- Born: Jamaica
- Education: Franklin Pierce University
- Years active: 2016–present
- Sports career
- Country: United States
- Sport: Track and field
- Event: 400-meter hurdle
- College team: Franklin Pierce Ravens
- Coached by: Zach Emerson

= CeCé Telfer =

Jamaican-born athlete

CeCé Telfer is a Jamaican-born athlete who, in 2019, became the first openly transgender person to win an NCAA title. While a student athlete at Franklin Pierce University, Telfer first competed in the men's division from 2016 to 2017 but after coming out and beginning transition, Telfer was allowed to compete in the women's division. Telfer eventually took first place in the 400-meter hurdles event in June 2019.

== Career ==

=== NCAA track and field ===
Telfer is a trans woman but competed on the Franklin Pierce University men's track and field team in 2016 and 2017. In the 400 m hurdles at the 36-inch men's division height, she ranked 200th in 2016 and 390th in 2017 among NCAA Division II athletes. Under NCAA rules, transgender athletes can compete in women's events after completing one calendar year of testosterone suppression treatment.

Telfer qualified for the NCAA Women's Division II Outdoor Track and Field Championships in 2019, ranking third in 60-meter hurdles and seventh in the 200-meter dash nationally in the women's division. She finished sixth in the 60-meter hurdles finals, and first in the 400-meter hurdles finals at the 30-inch women's division height. Telfer gained wide public recognition after Donald Trump Jr. quoted an article title referring to Telfer as a "biological male," calling her recent competition wins a "grave injustice" against "young women".

Following her victory in the 400-meter hurdles, Telfer appeared on Outside the Lines on ESPN on June 13, 2019. During her interview, she praised her coaches for their support, detailing how they took steps to protect her physical and mental well-being during the competition, hiring additional security guards and advising her to stay off of social media for 48 hours following her win to help limit her exposure to transphobic comments and postings.

In another interview with Outsports, Telfer denied that testosterone gave her an advantage over cisgender athletes, saying that she'd been on hormone therapy for quite some time and that her testosterone levels were lower than the average woman's as a result. Additionally, Telfer stated that her height, which is 6' 2", put her at a disadvantage as her size gives her wind resistance and because in the women's 100-meter hurdles, one of her chosen events, the hurdles are placed much closer together than the men's hurdles were, over half a meter closer together.

=== USA track and field ===
Telfer sought to compete in the 2020 Olympic Trials in the 400-meter hurdles.
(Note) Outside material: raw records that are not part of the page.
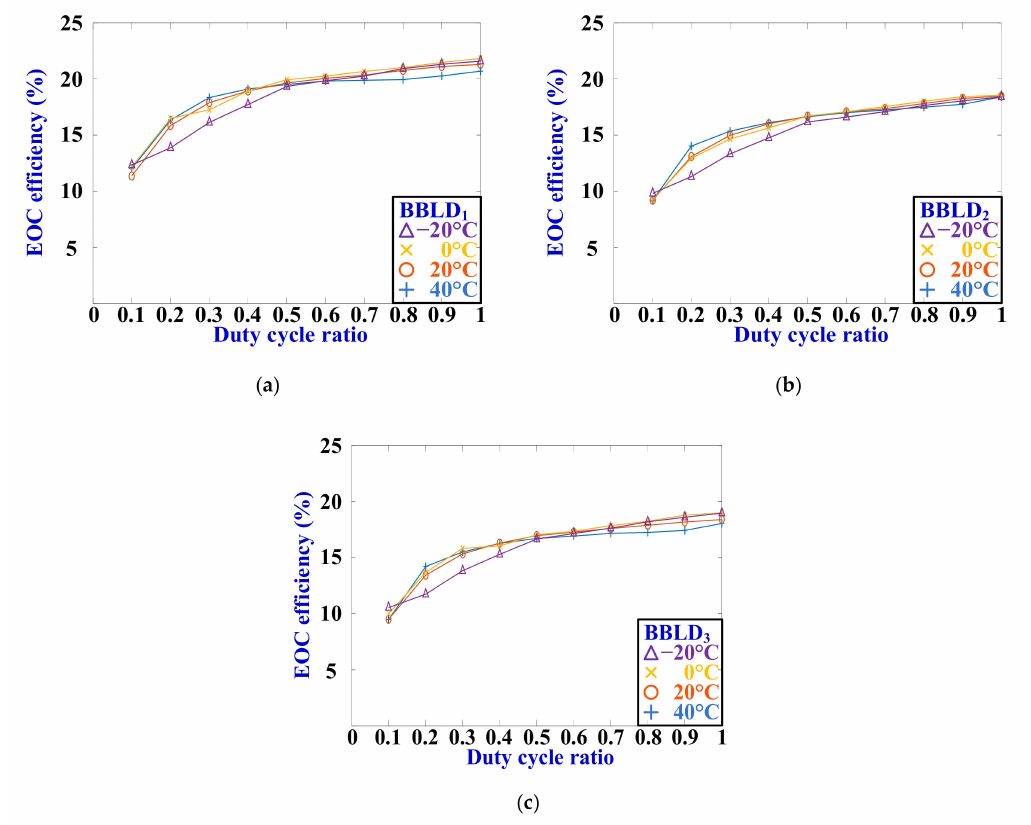
Figure 15. EOC e ffi ciency using electrical power RMS value calculation ( f s = 400 Hz). ( a ) BBLD 1 . ( b ) BBLD 2 . ( c ) BBLD 3 .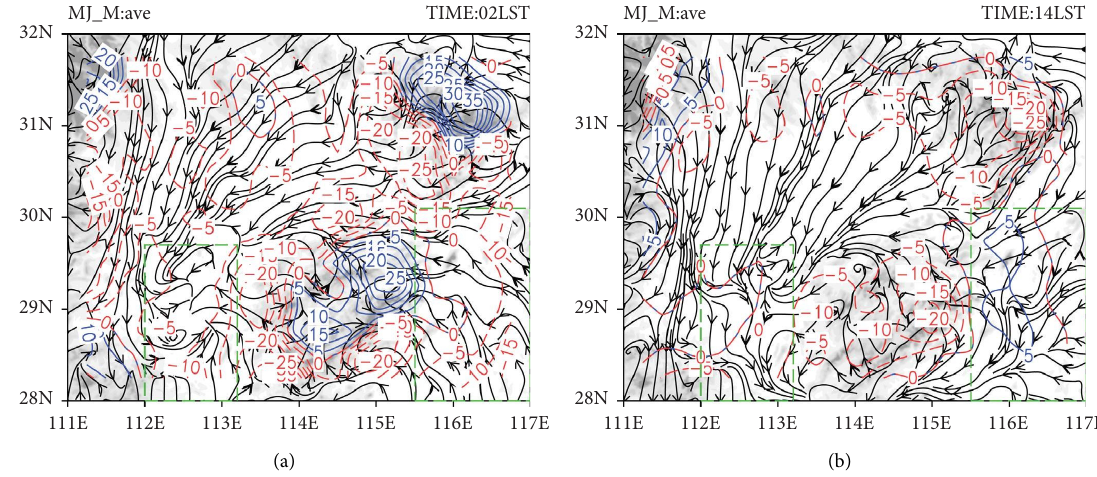
Figure 8: Te same as Figure 7 but at 02:00 (a) and 14:00 (b) on the HHR days in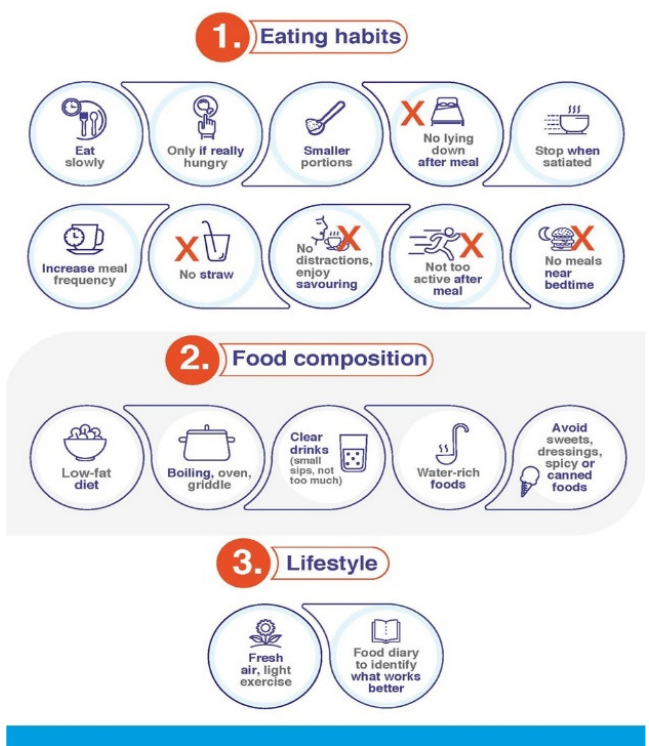
Figure 1. Minimizing occurrence/severity of GI AEs: patients general guidelines.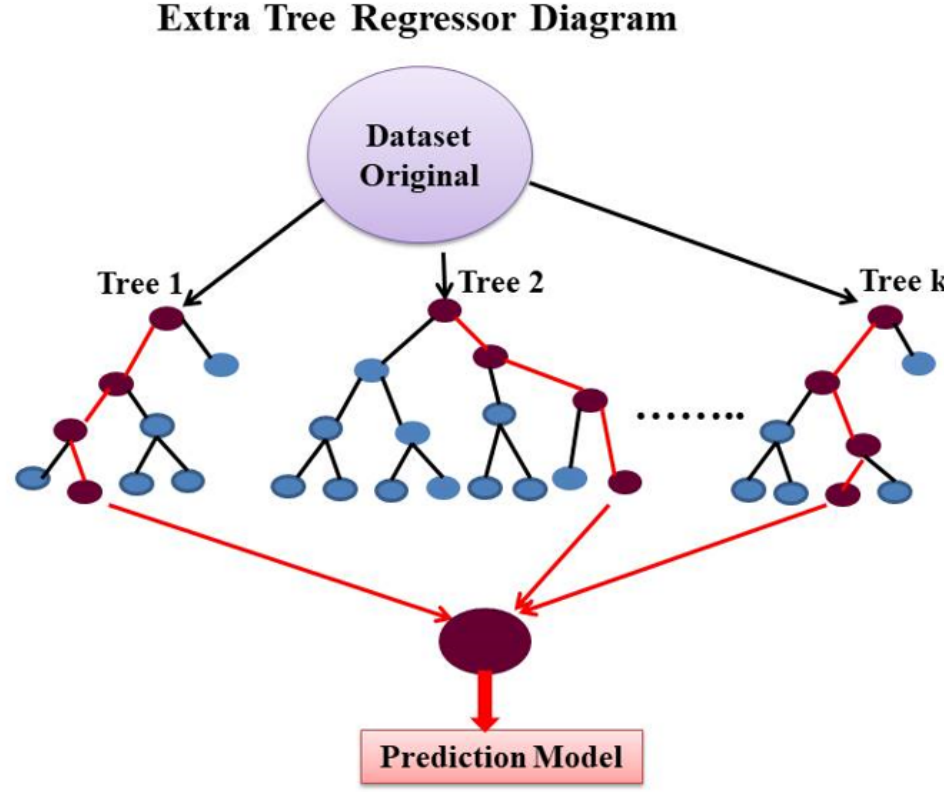
Figure 4. Schematic diagram of Extra Tree Regressor.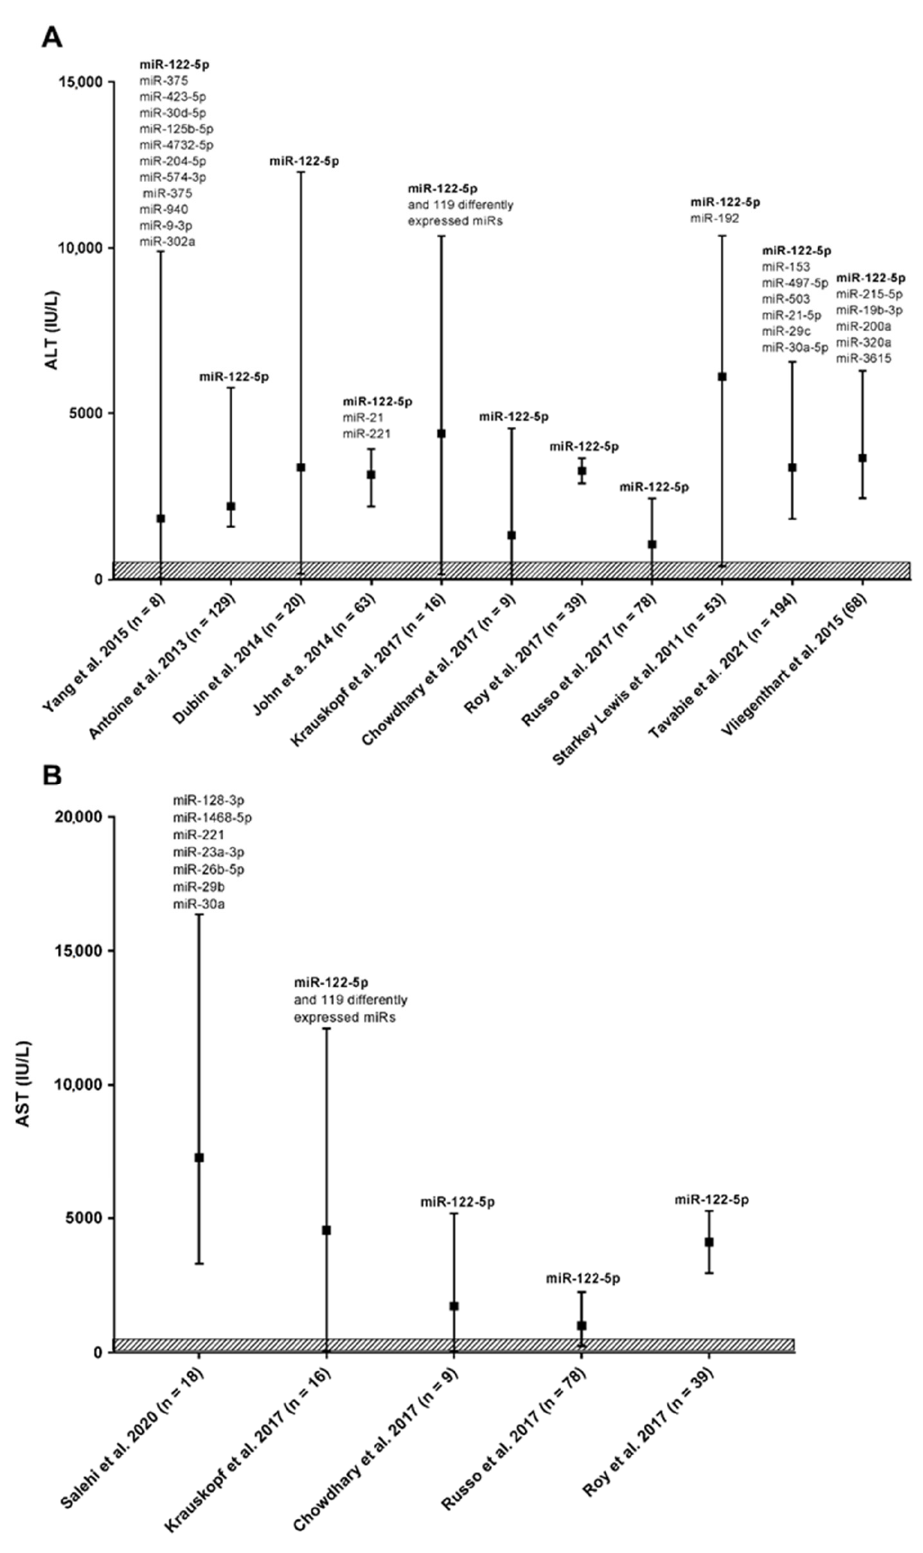
Figure 3. ALT (panel ( A )) and AST (panel ( B )) activity in serum of ALF patients with upregulated miRNAs. Black squares represent medians, bars range of measured ALT activity. Above the bars are listed differently expressed miRNAs reported in each cohort. The norm value for ALT/AST activity in blood for people without risk factors for liver disease in international units per liter (IU/L), according to the American College of Gastroenterology, is indicated as a patterned box.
While failing to meet the 56.50 qualifying standard, USATF increased the size of the field and with a 2021 season best of 57.5, Telfer was accepted into the field. She was later removed from the event after USA Track & Field determined that she was not able to prove her eligibility for the event under guidelines set for transgender athletes.

=== Writing ===
In 2024, Telfer published Make it Count: My Fight to Become the First Transgender Olympic Runner. The memoir covers her youth and athletics career, from facing transphobia in her hometown, to embracing running as a coping mechanism, and finding freedom and success in college.

Make it Count was a finalist for the 2025 Lambda Literary Award for Transgender Nonfiction. Kirkus Reviews labeled it "an inspirational portrait of trailblazing sports excellence", and SELF selected it as their 2024 summer book club pick.

== Personal life ==
Telfer was born in Jamaica and assigned male at birth. She was raised by a single mother, one of three children. The family moved to Canada when she was 12, before settling in New Hampshire when she was in her junior year of high school. Her high school coach, Andrew Gamble, recruited Telfer for track and field.